Right now, there are more than 5,000 U.S. troops stationed at the border between the U.S. and Mexico, ostensibly to provide some deterrent to migrants attempting to cross the border unlawfully. What are they actually doing there? A good question, and one the troops themselves would very much like to know the answer to.
Secretary of Defense James Mattis, who is down at the border visiting said troops right now, has really not wanted to answer that question for several weeks as the president blatantly has used his department for a perverse political stunt right that revved up before the election. Mattis has been largely able to dodge questions from the press, but it seems he didn’t reckon with the prosecutorial tendencies of a bunch of bored enlisted dudes who are going to miss Thanksgiving with their families because Donald Trump decided they should live in a tent city for weeks and eat nothing but MREs even though they’re just a stone’s throw of a Whataburger.
During his visit, Mattis fielded some questions from his men, which ABC News reporters on the ground livestreamed.
“What are the short-term and long-term plans for this operation, sir?” one soldier asked. (This comes about 12 minutes into the stream, embedded below.)
“The short term right now is to get these obstacles in so that the border patrolmen can do what they’ve gotta do,” Mattis answered. “OK? You don’t want them being injured something like that if a piece of wire could have kept someone far enough back that they couldn’t chuck a rock at them or something.”
The other part of his answer was a little less specific.
“Longer term?
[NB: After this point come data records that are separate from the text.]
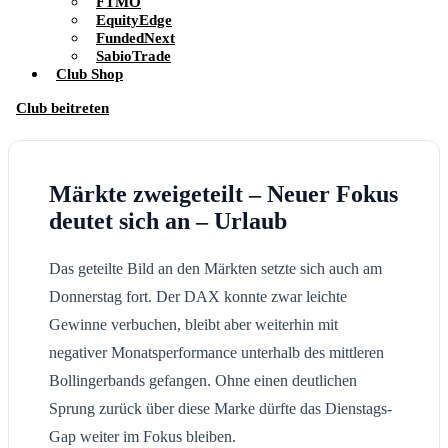
FTMO
EquityEdge
FundedNext
SabioTrade
Club Shop
Club beitreten
Märkte zweigeteilt – Neuer Fokus
deutet sich an – Urlaub
Das geteilte Bild an den Märkten setzte sich auch am
Donnerstag fort. Der DAX konnte zwar leichte
Gewinne verbuchen, bleibt aber weiterhin mit
negativer Monatsperformance unterhalb des mittleren
Bollingerbands gefangen. Ohne einen deutlichen
Sprung zurück über diese Marke dürfte das Dienstags-
Gap weiter im Fokus bleiben.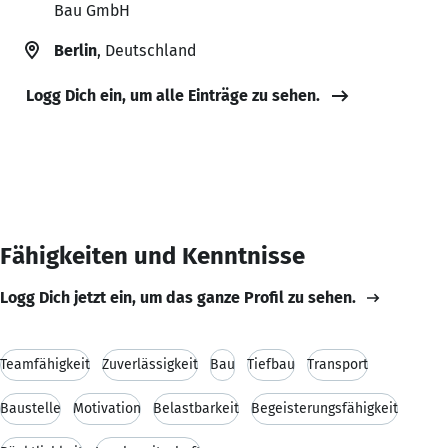
Bau GmbH
Berlin
, Deutschland
Logg Dich ein, um alle Einträge zu sehen.
Fähigkeiten und Kenntnisse
Logg Dich jetzt ein, um das ganze Profil zu sehen.
Teamfähigkeit
Zuverlässigkeit
Bau
Tiefbau
Transport
Baustelle
Motivation
Belastbarkeit
Begeisterungsfähigkeit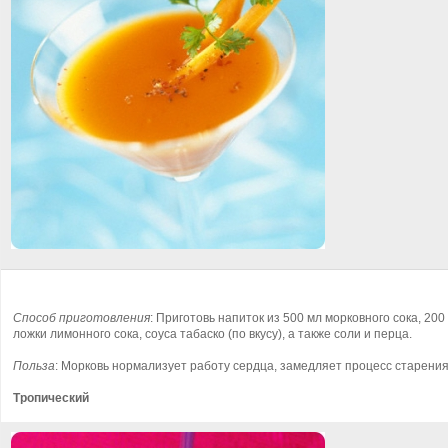
Способ приготовления
: Приготовь напиток из 500 мл морковного сока, 200
ложки лимонного сока, соуса табаско (по вкусу), а также соли и перца.
Польза
: Морковь нормализует работу сердца, замедляет процесс старения
Тропический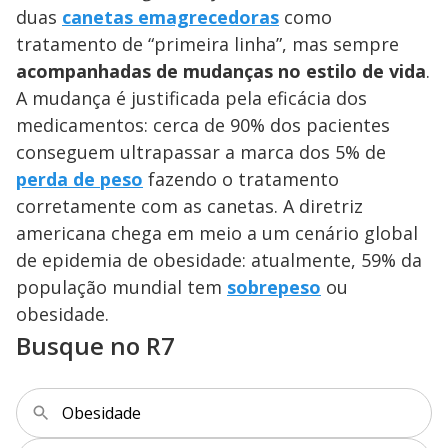
y
duas
canetas emagrecedoras
como
tratamento de “primeira linha”, mas sempre
M
V
u
d
acompanhadas de mudanças no estilo de vida
.
o
A mudança é justificada pela eficácia dos
i
medicamentos: cerca de 90% dos pacientes
conseguem ultrapassar a marca dos 5% de
perda de peso
fazendo o tratamento
d
corretamente com as canetas. A diretriz
americana chega em meio a um cenário global
e
de epidemia de obesidade: atualmente, 59% da
população mundial tem
sobrepeso
ou
o
obesidade.
Busque no R7
Obesidade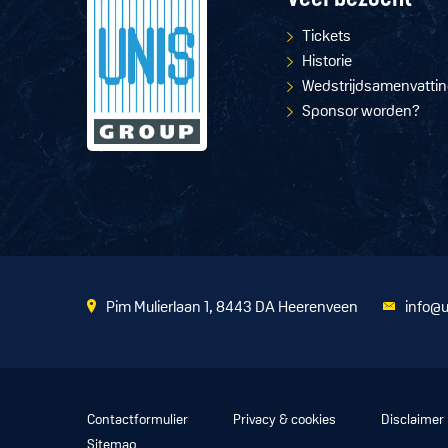
Veel bezocht
Tickets
Historie
Wedstrijdsamenvatti
Sponsor worden?
Pim Mulierlaan 1, 8443 DA Heerenveen
info@u
Contactformulier
Privacy & cookies
Disclaimer
Sitemap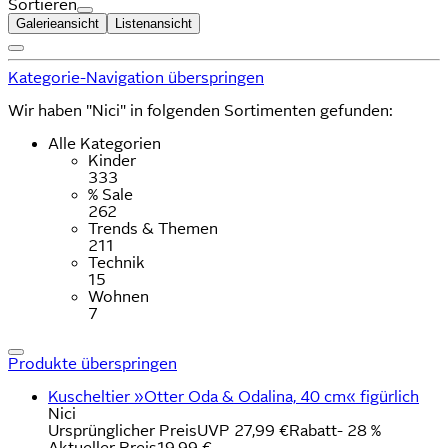
Sortieren
Galerieansicht
Listenansicht
Kategorie-Navigation überspringen
Wir haben "Nici" in folgenden Sortimenten gefunden:
Alle Kategorien
Kinder
333
% Sale
262
Trends & Themen
211
Technik
15
Wohnen
7
Produkte überspringen
Kuscheltier »Otter Oda & Odalina, 40 cm« figürlich
Nici
Ursprünglicher Preis
UVP 27,99 €
Rabatt
- 28 %
Aktueller Preis
19,99 €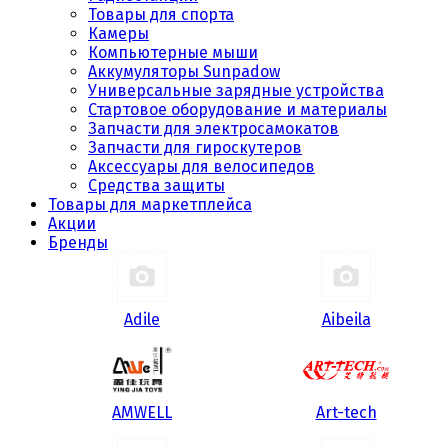
Товары для спорта
Камеры
Компьютерные мыши
Аккумуляторы Sunpadow
Универсальные зарядные устройства
Стартовое оборудование и материалы
Запчасти для электросамокатов
Запчасти для гироскутеров
Аксессуары для велосипедов
Средства защиты
Товары для маркетплейса
Акции
Бренды
Adile
Aibeila
AMWELL
Art-tech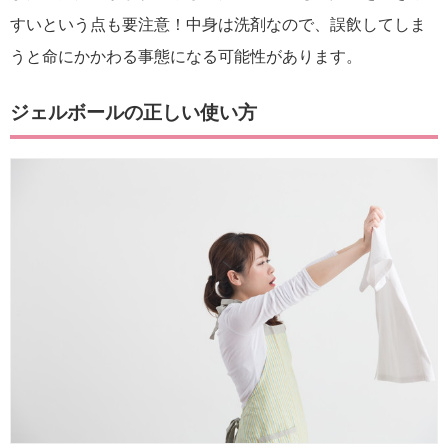
すいという点も要注意！中身は洗剤なので、誤飲してしま
うと命にかかわる事態になる可能性があります。
ジェルボールの正しい使い方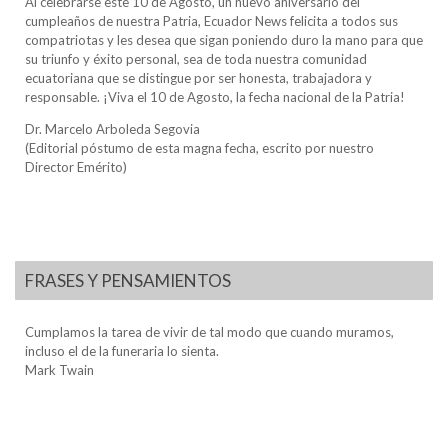
Al celebrarse este 10 de Agosto, un nuevo aniversario del
cumpleaños de nuestra Patria, Ecuador News felicita a todos sus
compatriotas y les desea que sigan poniendo duro la mano para que
su triunfo y éxito personal, sea de toda nuestra comunidad
ecuatoriana que se distingue por ser honesta, trabajadora y
responsable. ¡Viva el 10 de Agosto, la fecha nacional de la Patria!
Dr. Marcelo Arboleda Segovia
(Editorial póstumo de esta magna fecha, escrito por nuestro
Director Emérito)
FRASES Y PENSAMIENTOS
Cumplamos la tarea de vivir de tal modo que cuando muramos,
incluso el de la funeraria lo sienta.
Mark Twain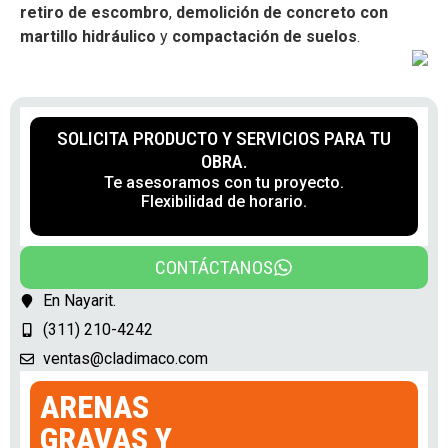
retiro de escombro
,
demolición de concreto con
martillo hidráulico
y
compactación de suelos
.
SOLICITA PRODUCTO Y SERVICIOS PARA TU
OBRA.
Te asesoramos con tu proyecto.
Flexibilidad de horario.
CONTÁCTANOS
En Nayarit.
(311) 210-4242
ventas@cladimaco.com
ARENAS
GRAVAS Y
It’s somewhat to be determined,” Mattis said. “Because if we were in war right now you’d be asking the same questions, wouldn’t you?”
Yes, they would! It’s a good question! Many of the soldiers at the border have spent time laying miles of concertina wire, a directive one engineer was also curious about.
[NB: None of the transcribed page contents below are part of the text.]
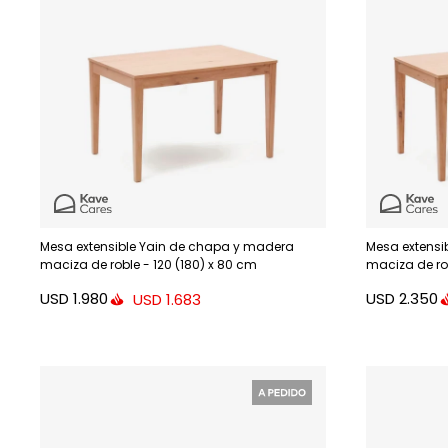
Mesa extensible Yain de chapa y madera
Mesa extensi
maciza de roble - 120 (180) x 80 cm
maciza de rob
USD
1.980
USD
2.350
USD
1.683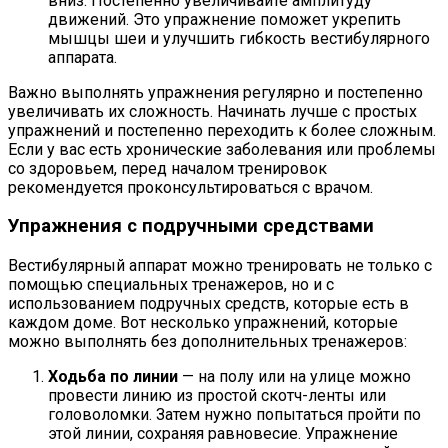
вниз. Постепенно увеличивайте амплитуду
движений. Это упражнение поможет укрепить
мышцы шеи и улучшить гибкость вестибулярного
аппарата.
Важно выполнять упражнения регулярно и постепенно
увеличивать их сложность. Начинать лучше с простых
упражнений и постепенно переходить к более сложным.
Если у вас есть хронические заболевания или проблемы
со здоровьем, перед началом тренировок
рекомендуется проконсультироваться с врачом.
Упражнения с подручными средствами
Вестибулярный аппарат можно тренировать не только с
помощью специальных тренажеров, но и с
использованием подручных средств, которые есть в
каждом доме. Вот несколько упражнений, которые
можно выполнять без дополнительных тренажеров:
Ходьба по линии
— на полу или на улице можно
провести линию из простой скотч-ленты или
головоломки. Затем нужно попытаться пройти по
этой линии, сохраняя равновесие. Упражнение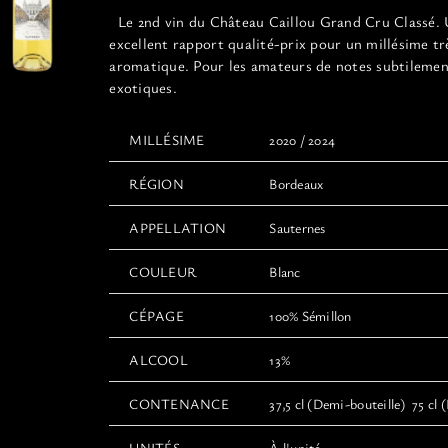
12,00€
Le 2nd vin du Château Caillou Grand Cru Classé.
à
excellent rapport qualité-prix pour un millésime tr
22,00€
aromatique. Pour les amateurs de notes subtileme
exotiques.
MILLÉSIME
2020 / 2024
RÉGION
Bordeaux
APPELLATION
Sauternes
COULEUR
Blanc
CÉPAGE
100% Sémillon
ALCOOL
13%
CONTENANCE
37,5 cl (Demi-bouteille) 75 cl (
UNITÉS
À l'unité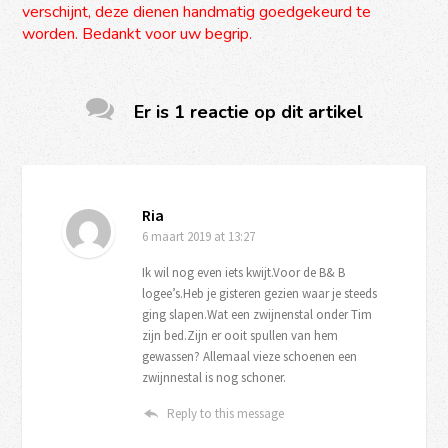
verschijnt, deze dienen handmatig goedgekeurd te
worden. Bedankt voor uw begrip.
Er is 1 reactie op dit artikel
Ria
6 maart 2019
at 13:27
Ik wil nog even iets kwijt.Voor de B& B
logee’s.Heb je gisteren gezien waar je steeds
ging slapen.Wat een zwijnenstal onder Tim
zijn bed.Zijn er ooit spullen van hem
gewassen? Allemaal vieze schoenen een
zwijnnestal is nog schoner.
Reply to this message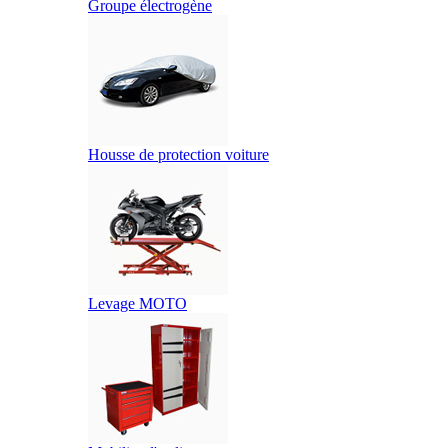
Groupe électrogène
Housse de protection voiture
Levage MOTO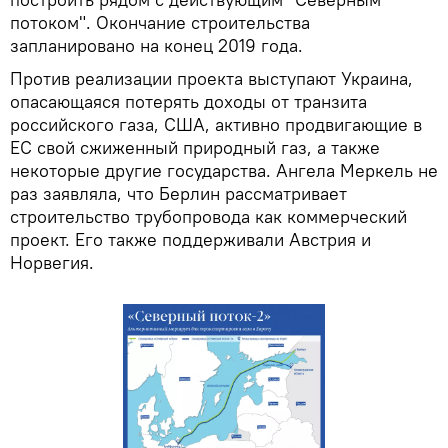
потоком". Окончание строительства
запланировано на конец 2019 года.
Против реализации проекта выступают Украина,
опасающаяся потерять доходы от транзита
российского газа, США, активно продвигающие в
ЕС свой сжиженный природный газ, а также
некоторые другие государства. Ангела Меркель не
раз заявляла, что Берлин рассматривает
строительство трубопровода как коммерческий
проект. Его также поддерживали Австрия и
Норвегия.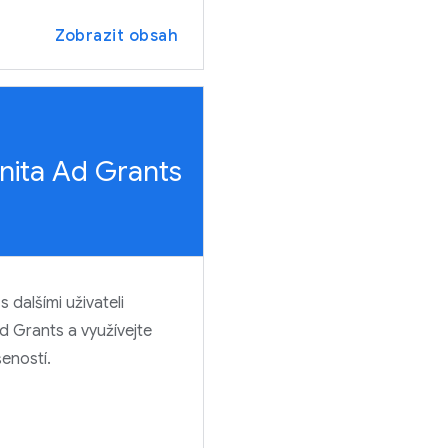
Zobrazit obsah
ita Ad Grants
s dalšími uživateli
 Grants a využívejte
šeností.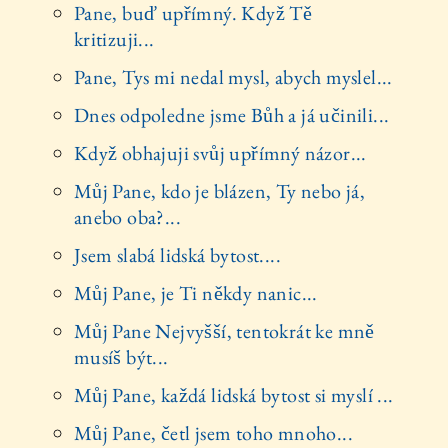
Pane, buď upřímný. Když Tě
kritizuji...
Pane, Tys mi nedal mysl, abych myslel...
Dnes odpoledne jsme Bůh a já učinili...
Když obhajuji svůj upřímný názor...
Můj Pane, kdo je blázen, Ty nebo já,
anebo oba?...
Jsem slabá lidská bytost....
Můj Pane, je Ti někdy nanic...
Můj Pane Nejvyšší, tentokrát ke mně
musíš být...
Můj Pane, každá lidská bytost si myslí ...
Můj Pane, četl jsem toho mnoho...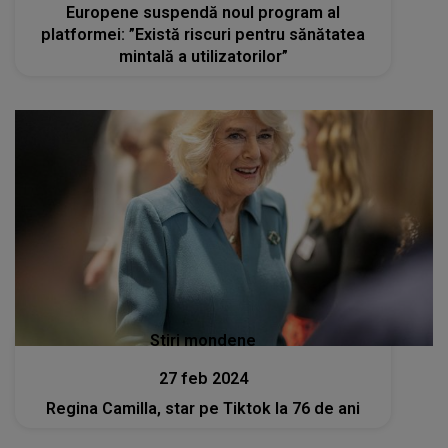
Europene suspendă noul program al
platformei: ”Există riscuri pentru sănătatea
mintală a utilizatorilor”
Stiri mondene
27 feb 2024
Regina Camilla, star pe Tiktok la 76 de ani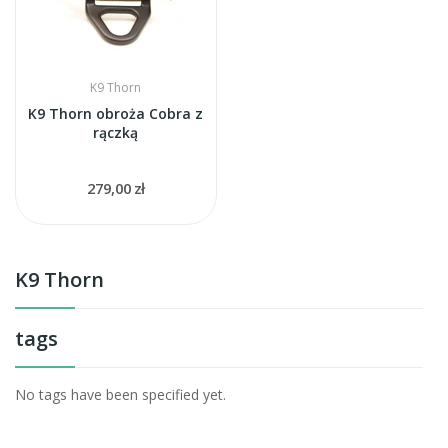
K9 Thorn
K9 Thorn obroża Cobra z
rączką
279,00 zł
K9 Thorn
tags
No tags have been specified yet.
“These wire obstacles that we’ve emplaced along the border as engineers, are we going to be taking these out as well?” he asked.
Mattis’ answer, again, wasn’t exactly specific.
“We’ll see what the secretary says, OK, but right now the mission is, put them in to help the troops,” Mattis said. “One thing about the U.S. Army, we give you a mission you’ll do it,” he concluded, which got a reasonably enthusiastic response from the crowd.
Later in his appearance, Mattis indirectly compared the migrant caravan to Pancho Villa’s invasion of New Mexico in 1916, which, uh... seems like not the best historical context.
The Pentagon press corps has been doing a pretty great job covering the continuing developments at the border, but Mattis’s comments here show that there’s definitely something to be said for periodically replacing reporters with a bunch of surly E-4s who want to know when they get to go home.